NEW YORK – The United States and Iraq are focusing on five incidents where Blackwater USA guards killed civilians in Iraq this year as Secretary of State Condoleezza Rice ordered a high-level review board to Baghdad, U.S. officials said.
The United States has not made conclusive findings about the five incidents, including the Sept. 16 deaths of at least 11 Iraqis, and a State Department official said Friday that investigators are not aware of any others.
The five, plus another incident that apparently result in any killings, were previously identified by Iraqi authorities. For now, those incidents are at the core of the review ordered by Rice last week, a State Department official said.
Separately, Defense Secretary Robert Gates has sent a fact-finding team of his own to Baghdad to investigate conditions involving private contractors working for the Pentagon and to consult with military officers there.
The State Department official said: "The Iraqis have pointed to five they have concerns about. Obviously those are five instances where they'll be looked at by the (Rice) commission, they'll be looked at by the various groups reviewing it."
The United States is conducting several inquiries spawned by the deadly Baghdad shooting this month involving the private security contractor that protects U.S. diplomats and others in Iraq.
The Sept. 16 killings outraged many Iraqis, who have long resented the presence of armed Western security contractors, considering them an arrogant mercenary force that abuses Iraqis in their own country.

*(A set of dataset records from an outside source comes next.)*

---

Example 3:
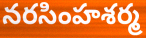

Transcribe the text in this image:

నరసింహశర్మ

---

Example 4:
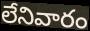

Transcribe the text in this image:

లేనివారం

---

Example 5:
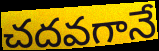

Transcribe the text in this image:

చదవగానే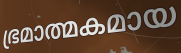
ഭ്രമാത്മകമായ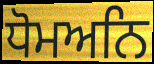
ਧੋਮਅਨਿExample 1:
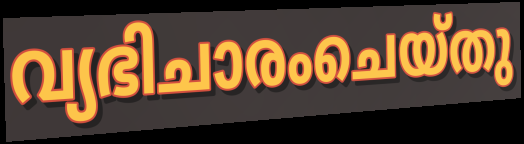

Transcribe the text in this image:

വ്യഭിചാരംചെയ്തു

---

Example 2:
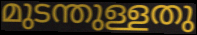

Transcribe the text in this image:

മുടന്തുള്ളതു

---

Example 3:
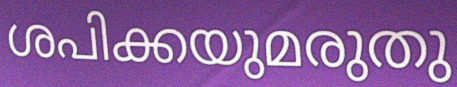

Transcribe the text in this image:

ശപിക്കയുമരുതു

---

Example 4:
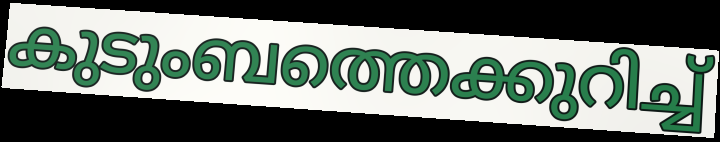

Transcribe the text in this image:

കുടുംബത്തെക്കുറിച്ച്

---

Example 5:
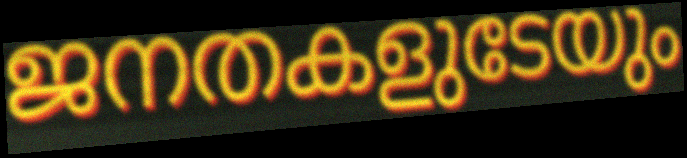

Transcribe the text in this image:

ജനതകളുടേയും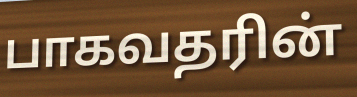
பாகவதரின்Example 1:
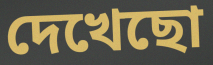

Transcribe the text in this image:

দেখেছো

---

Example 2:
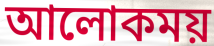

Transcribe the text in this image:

আলোকময়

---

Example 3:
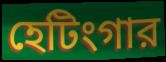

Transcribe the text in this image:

হেটিংগার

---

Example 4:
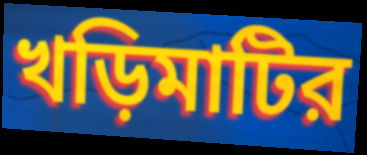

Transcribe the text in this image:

খড়িমাটির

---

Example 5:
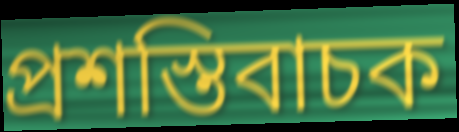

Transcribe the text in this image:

প্রশস্তিবাচক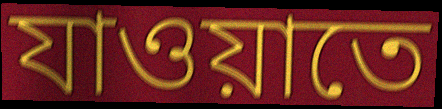
যাওয়াতে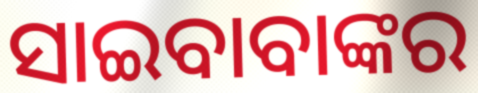
ସାଇବାବାଙ୍କର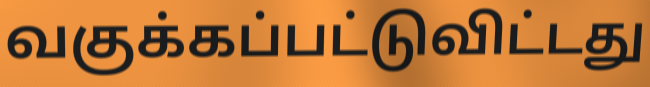
வகுக்கப்பட்டுவிட்டது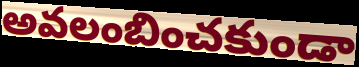
అవలంబించకుండా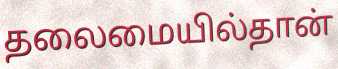
தலைமையில்தான்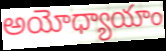
అయోధ్యాయాం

The broad review ordered by Rice will begin in earnest next week, when investigators including outside diplomatic, military and security experts arrive in Baghdad.
The State Department official, who spoke on condition of anonymity because the inquiries are in progress, also said that a retired veteran diplomat, Stapleton Roy, will help lead the diplomatic review, along with a former State Department and intelligence official, Eric Boswell.

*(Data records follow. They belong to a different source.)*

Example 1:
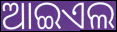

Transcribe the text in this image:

ଆଇଏଲ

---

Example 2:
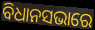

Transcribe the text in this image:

ବିଧାନସଭାରେ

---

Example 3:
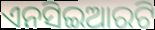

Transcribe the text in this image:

ଏନସିଇଆରଟି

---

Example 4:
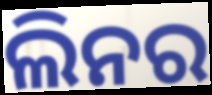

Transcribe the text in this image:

ଲିନର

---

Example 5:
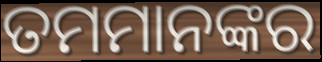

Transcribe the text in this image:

ତମମାନଙ୍କର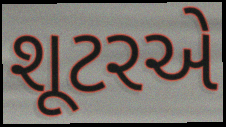
શૂટરએ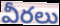
వీరలుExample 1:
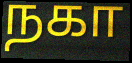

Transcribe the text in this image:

நகா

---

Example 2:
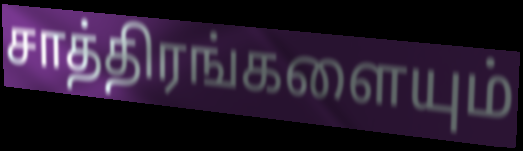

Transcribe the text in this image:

சாத்திரங்களையும்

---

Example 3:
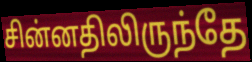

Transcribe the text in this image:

சின்னதிலிருந்தே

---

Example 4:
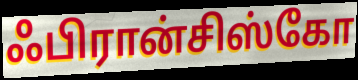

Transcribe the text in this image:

ஃபிரான்சிஸ்கோ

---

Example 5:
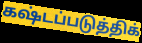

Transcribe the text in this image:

கஷ்டப்படுத்திக்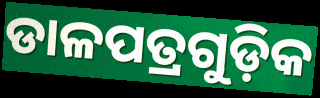
ଡାଳପତ୍ରଗୁଡ଼ିକ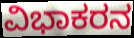
ವಿಭಾಕರನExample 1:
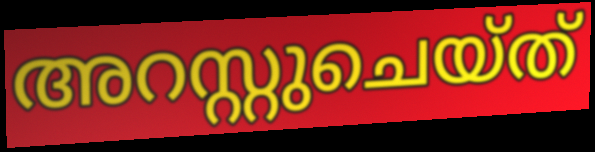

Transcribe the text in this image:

അറസ്റ്റുചെയ്ത്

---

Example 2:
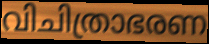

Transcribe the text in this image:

വിചിത്രാഭരണ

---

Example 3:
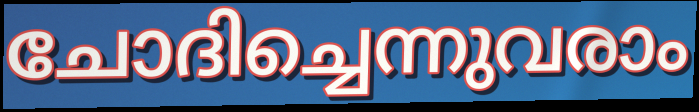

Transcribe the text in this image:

ചോദിച്ചെന്നുവരാം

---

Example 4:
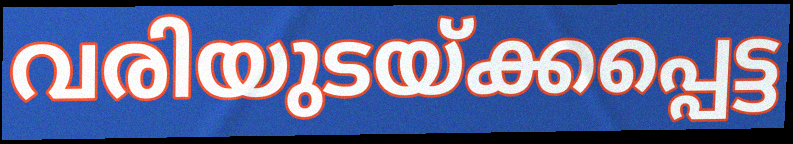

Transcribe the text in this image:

വരിയുടയ്ക്കപ്പെട്ട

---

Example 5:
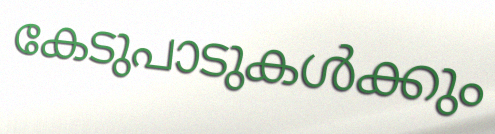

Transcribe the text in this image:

കേടുപാടുകൾക്കുംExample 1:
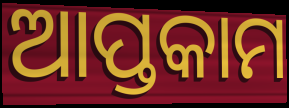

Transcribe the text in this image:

ଆପ୍ତକାମ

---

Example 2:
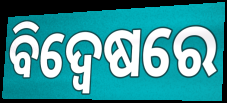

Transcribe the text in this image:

ବିଦ୍ଵେଷରେ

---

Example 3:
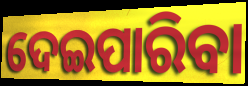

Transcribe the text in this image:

ଦେଇପାରିବା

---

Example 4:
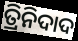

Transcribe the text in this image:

ତ୍ରିନିଦାଦ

Led by Patrick Kennedy, one of the most senior management experts in the U.S. foreign service, the panel will present an interim report by Oct. 5, State Department spokesman Sean McCormack said Thursday.
Blackwater is the largest of three private companies contracted by the State Department to provide security for U.S. diplomats in Iraq.
Iraq's Interior Ministry has said Blackwater has been implicated in six other incidents over the past seven months, including a Feb. 7 shooting outside Iraqi state television in Baghdad, when three TV building guards were fatally shot.
Other incidents include a Sept. 9 shooting in front of Baghdad's municipality, when five people were killed and 10 wounded, and a Sept. 12 shooting that wounded five on the capital's Palestine Street.
The others were a Feb. 4 shooting near the Foreign Ministry when Iraqi journalist Hana al-Ameedi died, a May shooting by a gas station near the Interior Ministry that claimed the life of a passer-by, and a Feb. 14 incident when the company's contractors allegedly smashed windshields by throwing bottles of ice water at cars.
U.S. officials have said the water bottle incident was not fatal.
Kennedy's team will "begin establishing some baseline set of facts about these contractor operations" and report back to Rice, McCormack said.
He quoted Rice as saying she wanted Kennedy's assessment to "be 360 (degrees), to be serious, and to be really probing."
His announcement was posted to the State Department's new Internet blog, "Dipnote," (www.blogs.state.gov). He then confirmed the comments to The Associated Press.
Witness accounts of the Sept. 16 incident vary widely.
American witnesses, including the Blackwater guards, insist the convoy was attacked before the protective detail opened fire while Iraqi witnesses say the gunshots were unprovoked.
To straighten out the details, the State Department's Bureau of Diplomatic Security, to which Blackwater reports, is conducting one probe. Iraqi authorities are conducting another.
A joint U.S.-Iraqi commission has been created to try to come up with a common set of facts about the incident and look at ways to clarify the regulations under which private security guards operate in Iraq.
Kennedy's review is broader and will look beyond the Sept. 16 incident to assess what general changes need to be made to the State Department's security program, including the rules of engagement that govern private contractors.